Дятлов оказался преждевременно облысевшим человеком лет сорока пяти с тяжелым, как пудовая гиря, подбородком и квадратными плечами боксера. Он поздоровался, уверенно прошел к столу, сел, закинув ногу на ногу. Склонив голову к плечу, как-то сбоку посмотрел на меня, спросил:

– Надеюсь, традиций нарушать не будете?

– А именно?

Дятлов охотно объяснил:

– Перед допросом обвиняемому принято предлагать закурить.

– Вы неплохо освоили традиции…

О Явиче Дятлов отозвался с нескрываемой недоброжелательностью. Похоже было, что он до сих пор не мог простить ему, что тот не принял троцкистской веры. Подобное отношение меня в какой-то мере устраивало, так как являлось своеобразной гарантией того, что Дятлов не будет выгораживать Явича. И он его не выгораживал. Отнюдь…

Дятлов с поразительной готовностью отвечал на все вопросы, которые ставили под сомнение поступки Явича и могли бросить на него хоть какую-то тень.
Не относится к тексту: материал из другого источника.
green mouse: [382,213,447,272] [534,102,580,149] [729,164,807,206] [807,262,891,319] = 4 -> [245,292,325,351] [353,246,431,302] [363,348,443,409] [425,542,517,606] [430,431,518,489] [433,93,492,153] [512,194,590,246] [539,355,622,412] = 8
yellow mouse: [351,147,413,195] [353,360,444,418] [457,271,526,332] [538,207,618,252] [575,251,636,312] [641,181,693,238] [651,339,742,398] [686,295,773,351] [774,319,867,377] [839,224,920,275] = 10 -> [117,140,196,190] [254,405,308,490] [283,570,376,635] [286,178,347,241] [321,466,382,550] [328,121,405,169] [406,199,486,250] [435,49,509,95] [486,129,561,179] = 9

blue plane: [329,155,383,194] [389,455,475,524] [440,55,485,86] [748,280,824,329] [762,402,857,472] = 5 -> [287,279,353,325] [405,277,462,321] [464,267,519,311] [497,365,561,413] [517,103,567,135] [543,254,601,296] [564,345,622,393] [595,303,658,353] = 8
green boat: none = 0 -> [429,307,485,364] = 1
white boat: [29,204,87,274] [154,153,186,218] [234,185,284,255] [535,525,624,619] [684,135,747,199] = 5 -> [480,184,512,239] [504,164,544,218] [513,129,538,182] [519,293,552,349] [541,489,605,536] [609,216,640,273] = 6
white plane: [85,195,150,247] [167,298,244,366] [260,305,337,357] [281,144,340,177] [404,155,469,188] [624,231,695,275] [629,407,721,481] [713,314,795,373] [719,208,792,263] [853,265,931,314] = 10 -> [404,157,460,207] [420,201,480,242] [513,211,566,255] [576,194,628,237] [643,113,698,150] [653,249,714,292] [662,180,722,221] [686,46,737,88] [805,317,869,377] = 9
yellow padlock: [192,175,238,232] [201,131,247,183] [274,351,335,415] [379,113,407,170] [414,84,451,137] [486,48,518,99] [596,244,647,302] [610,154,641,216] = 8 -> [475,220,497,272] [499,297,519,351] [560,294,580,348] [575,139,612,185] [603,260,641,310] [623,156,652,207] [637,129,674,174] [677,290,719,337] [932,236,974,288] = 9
Он был одним из тех свидетелей, которых Алеша Попович называл «самоотверженными помощниками обвинения…».

Дятлов не лгал, не наговаривал, но так расставлял акценты, что, казалось бы, совсем безобидные факты приобрели многозначительность и зловещий смысл. Рассказывая о ночном появлении Явича, он красочно описал его взволнованность, беспорядок в одежде («Я обратил внимание, что на сорочке у него не хватало двух пуговиц, причем одна была вырвана с мясом».), кровоточащую ссадину на ладони, отрывистую речь…
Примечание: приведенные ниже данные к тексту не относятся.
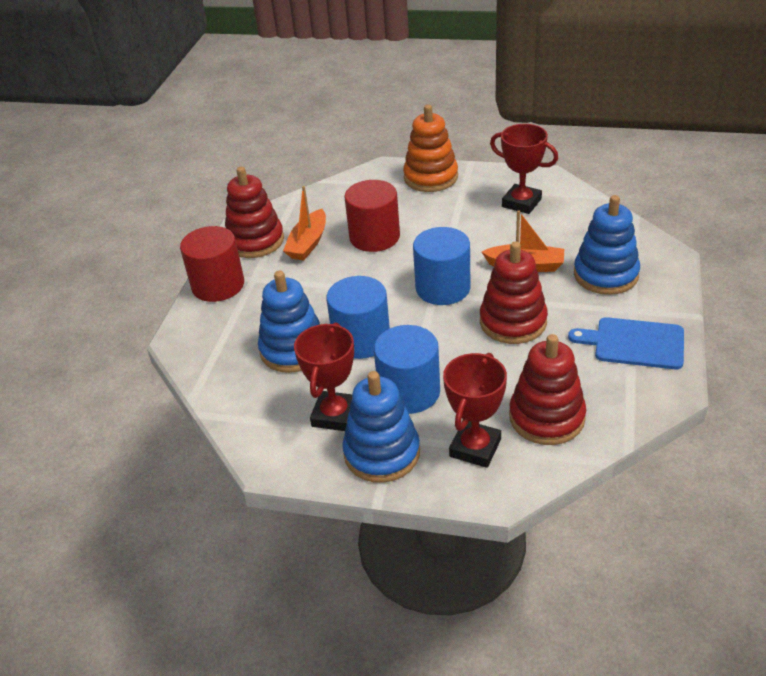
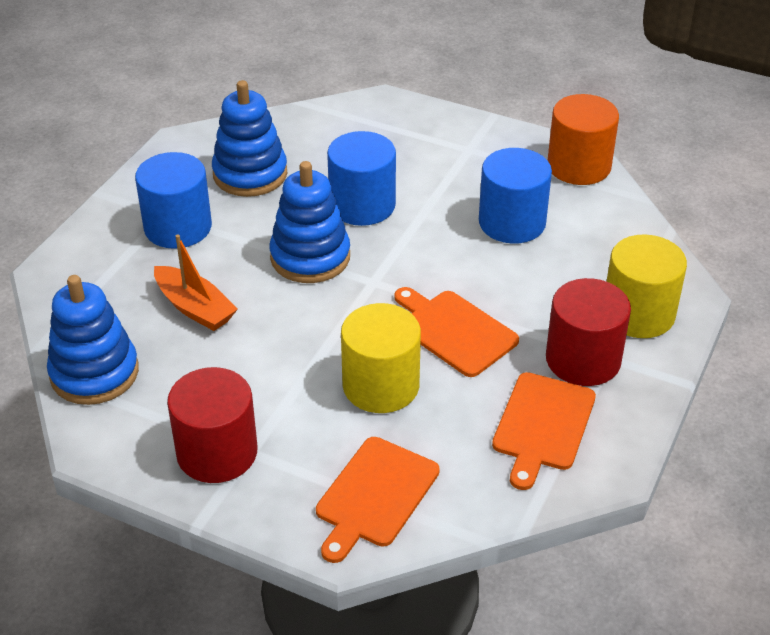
blue cutting board: [568,317,684,369] = 1 -> none = 0
orange boat: [283,186,326,261] [482,210,564,272] = 2 -> [154,234,238,331] = 1
orange cutting board: none = 0 -> [316,437,440,563] [394,287,519,377] [492,372,596,490] = 3
orange cylinder: none = 0 -> [548,94,619,185] = 1
orange stacking toy: [403,105,458,192] = 1 -> none = 0
red stacking toy: [225,167,284,258] [480,241,548,344] [509,334,586,445] = 3 -> none = 0
red trophy: [294,322,354,431] [443,353,507,468] [490,124,558,214] = 3 -> none = 0
yellow cylinder: none = 0 -> [341,303,421,413] [606,234,687,338] = 2

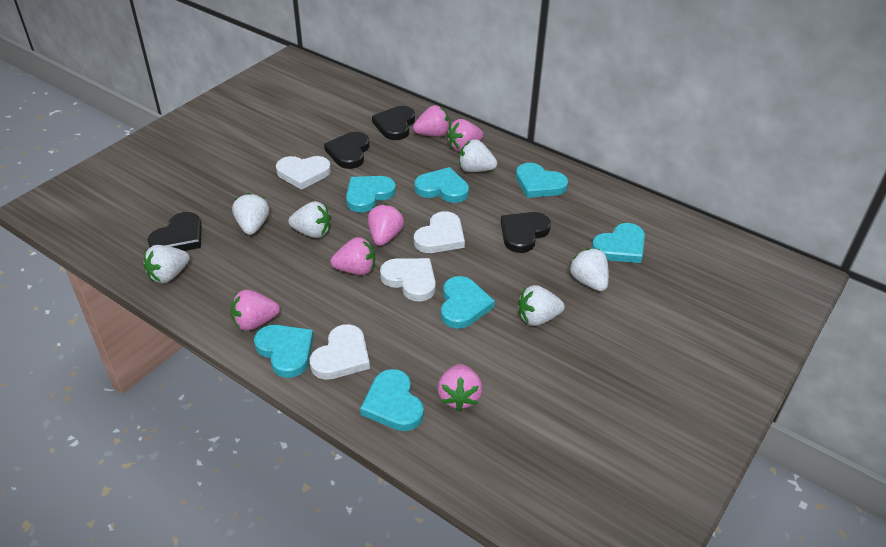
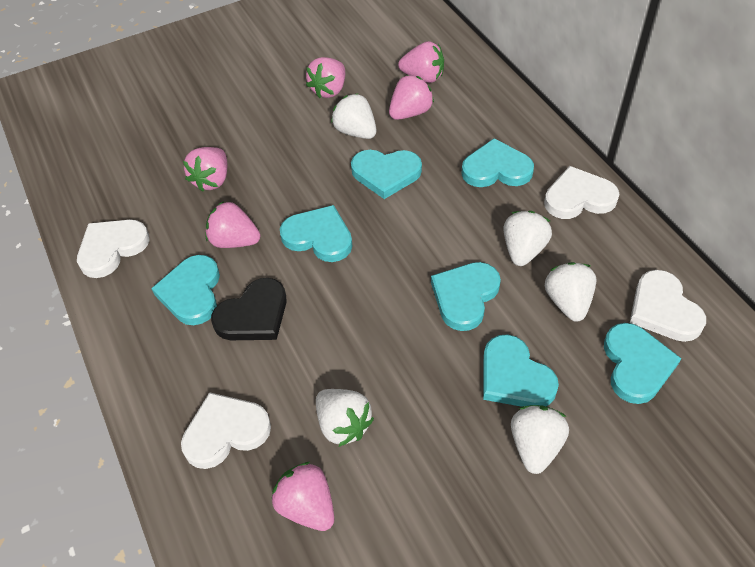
black heart: [148,212,202,251] [324,132,369,169] [372,106,415,140] [501,212,551,253] = 4 -> [211,278,287,340] = 1
white strawberry: [144,245,190,283] [232,193,269,235] [288,201,331,238] [459,139,497,172] [518,285,565,326] [569,248,609,291] = 6 -> [316,389,374,447] [331,93,376,139] [504,211,552,266] [511,405,569,474] [545,262,596,322] = 5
– Вы не спрашивали, где он был?

– В наших отношениях мы избегали навязчивости.

– Вы это считаете навязчивостью?

– У нас не было принято лезть в душу друг к другу.
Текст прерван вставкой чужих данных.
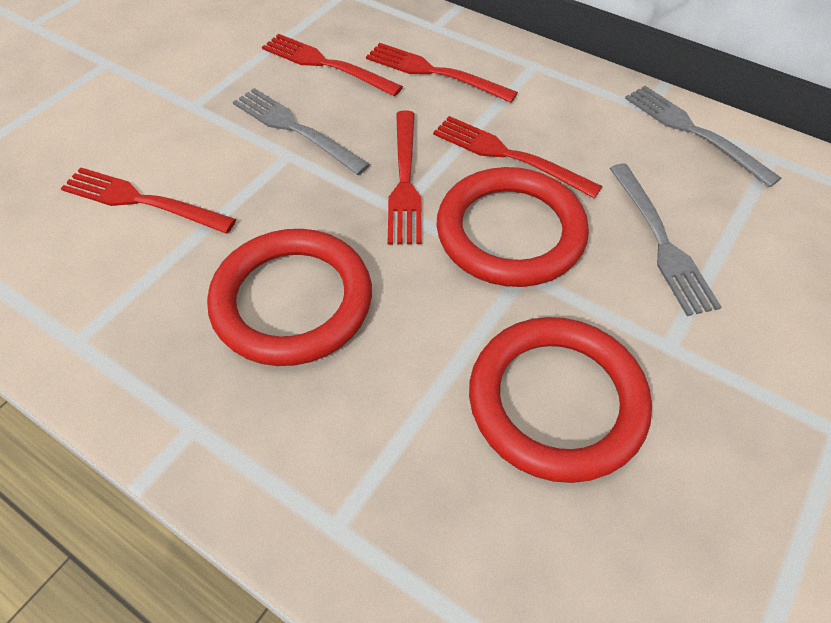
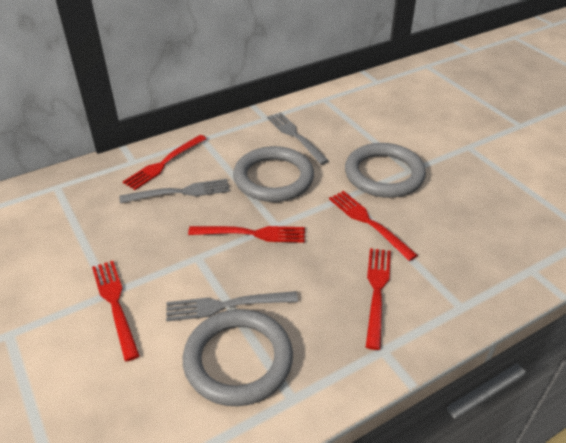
grey ring: none = 0 -> [183,309,293,406] [233,146,314,202] [345,143,426,198] = 3
red ring: [207,229,372,366] [436,167,589,287] [469,317,652,483] = 3 -> none = 0

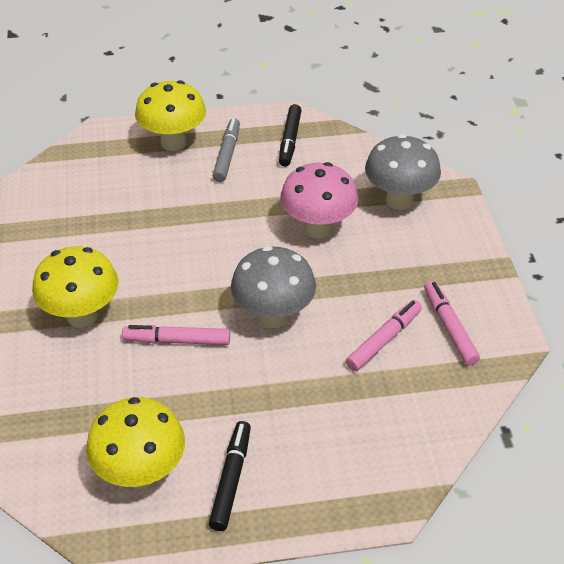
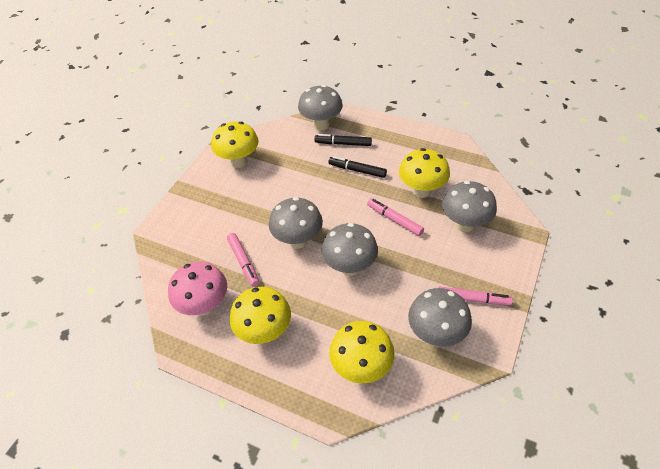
grey marker: [213,118,240,182] = 1 -> none = 0
grey mushroom: [231,246,316,328] [365,134,441,210] = 2 -> [269,197,323,249] [298,85,343,130] [322,223,378,276] [408,288,472,347] [442,181,497,232] = 5
yellow mushroom: [32,246,119,328] [86,397,185,489] [135,80,206,151] = 3 -> [211,121,259,168] [230,287,291,344] [329,321,394,384] [399,148,450,198] = 4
– Итак, вы молча встретили появление хозяина квартиры?

– Не совсем…

– Как это прикажете понимать? «Не совсем» – расплывчатая формулировка.

– А вы любитель чеканных?

– Послушайте, Дятлов. Давайте с вами договоримся так: вопросы буду задавать я… Вы что-нибудь говорили Явичу, когда он пришел?

– Да.

– Что именно?

– Я сказал ему, что он поздно гуляет.

– Что вам Явич на это ответил?

– А что по вашей версии он должен был мне ответить? – спросил Дятлов. – Скажите. Возможно, я припомню… Ведь вы мне нравитесь, и у меня хорошее настроение. Я человек щедрый. Чего уж скупиться…

Дятлов издевался, но, кажется, эта издевка не помешала бы ему расписаться под любыми предложенными мною показаниями…

– Ошибочка, Дятлов, – сказал я.

Он улыбнулся широко, искренне. Улыбка получилась почти добродушной. Он от всей души наслаждался ситуацией. Она ему казалась забавной. Видно, развлечений в камере было не так уж много… С любопытством спросил:

– В чем ошибочка?

– В масштабах, Дятлов.

– Не понял.

– Нельзя всех мерить на свой аршин.

К сожалению, Фрейман, советовавший не терять зря времени, был прав: показания Дятлова ничем не дополняли материалы дела – повторение пройденного… Но когда я собирался заканчивать затянувшийся допрос, Дятлов обронил фразу, которая меня буквально ошеломила. Описывая ночное возвращение Явича, он с иронией сказал, что Явич, несмотря на все, не Забыл все-таки прижечь ссадину на ладони одеколоном.

– Где стоял флакон? – спросил я.

– В нижнем ящике платяного шкафа.

– Что там еще было?

– Бритвенные принадлежности, носовые платки, револьвер…

– Револьвер?

– А что вас, собственно, удивляет? – приподнял тяжелые плечи Дятлов. – Насколько мне известно, «мой друг» имел разрешение на ношение оружия…

– Да, конечно…

Одна из задач следователя при допросе – не дать возможности собеседнику понять, что именно из сказанного им представляет особый интерес, какие сведения носят принципиальный, решающий характер, а какие – несущественный. Скрыть своего удивления мне не удалось, но объяснить я его мог по-разному.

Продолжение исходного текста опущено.